On 9/21/21 12:19 PM, Johan wrote:
> On Tuesday, 21 September 2021 at 12:02:05 UTC, Steven Schveighoffer wrote:
>> I would say if you can somehow find a way to trigger the optimizer not 
>> to avoid that stack push, in all compilers, we should do that. IMO, 
>> the cost of a stack pointer is minimal compared to the surprising 
>> result that we currently see. But I don't know enough about compilers 
>> implementation to know whether this is a reasonable ask.
> 
> I think this is not unreasonable to implement, it is similar to keeping 
> track of what destructors to use: just doing a noop/keepalive on the 
> variable at the end of scope.
> I can think of hypothetical cases where this would impact performance. 
> For example,
> the function `void foo(S* s)` receives the pointer in a register, and 
> would have to keep it alive in a register or push it to stack to 
> preserve it for duration of the function; in a tight loop one may not 
> expect that (and there would be no way to _not_ do that). We also don't 
> want this for just any kind of parameter (e.g. not for an int), so would 
> need some smartness on which types to apply this to. I think this would 
> cover it: (pointers to, arrays of) struct, class, slice, AA.
> 
> Test and see?

Probably you don't need to push to the stack unless the last usage is 
sending the variable to a function, but even that could be more 
expensive than just keeping in a register.

The more I think about it (and finding out that other languages have a 
keepAlive feature), this really should just be changed to something 
that's opt-in. A way to signal to the compiler to ensure the thing gets 
onto the stack. And then we change the spec to say "use this feature to 
keep pointers alive during a scope".

If that's not the thing I posted below, then maybe even a special symbol 
name can be used to signal to the compiler.

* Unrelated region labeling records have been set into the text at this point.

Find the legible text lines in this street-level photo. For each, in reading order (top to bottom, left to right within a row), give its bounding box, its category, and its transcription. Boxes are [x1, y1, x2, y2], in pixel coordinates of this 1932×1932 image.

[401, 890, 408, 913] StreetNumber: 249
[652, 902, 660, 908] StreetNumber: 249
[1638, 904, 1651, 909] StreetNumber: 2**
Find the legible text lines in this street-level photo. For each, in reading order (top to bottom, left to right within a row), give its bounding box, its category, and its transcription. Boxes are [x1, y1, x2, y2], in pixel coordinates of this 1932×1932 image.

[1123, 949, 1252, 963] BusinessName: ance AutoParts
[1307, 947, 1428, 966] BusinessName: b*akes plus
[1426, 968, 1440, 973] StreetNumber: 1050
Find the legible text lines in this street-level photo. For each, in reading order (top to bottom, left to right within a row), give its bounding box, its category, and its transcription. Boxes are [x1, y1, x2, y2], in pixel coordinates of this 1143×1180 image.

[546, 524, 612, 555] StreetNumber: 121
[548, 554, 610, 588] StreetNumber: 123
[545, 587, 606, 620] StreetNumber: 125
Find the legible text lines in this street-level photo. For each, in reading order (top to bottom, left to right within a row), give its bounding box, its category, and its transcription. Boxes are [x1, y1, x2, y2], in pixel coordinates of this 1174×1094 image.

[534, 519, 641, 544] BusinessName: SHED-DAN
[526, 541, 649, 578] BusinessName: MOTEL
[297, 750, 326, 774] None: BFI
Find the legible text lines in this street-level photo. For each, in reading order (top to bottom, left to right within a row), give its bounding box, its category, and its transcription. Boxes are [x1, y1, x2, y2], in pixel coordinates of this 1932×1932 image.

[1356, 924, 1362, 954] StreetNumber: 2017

>> I just thought of a possible easy and effective way to ensure the 
>> thing isn't collected early:
>>
>> ```d
>> struct Pin(T)
>> {
>>    T t;
>>    @nogc nothrow pure @safe ~this() {}
>>    alias t this;
>> }
>>
>> ...
>> // usage
>> auto c = Pin!C(new C); // now it needs to be held until the scope ends
>> ```
>>
>> This seems to work on LDC with -O3 to prevent the early collection, so 
>> maybe it is sound?
> 
> I don't think it is, and I am surprised it works.
> You can trivially inline the destructor, see that it does nothing, and 
> then the liveness of the variable is very short indeed...

Yeah, if the inliner elides the entire function, it could potentially be 
collected, maybe there's something about the fact that the struct has a 
destructor that forces the compiler to store on the stack?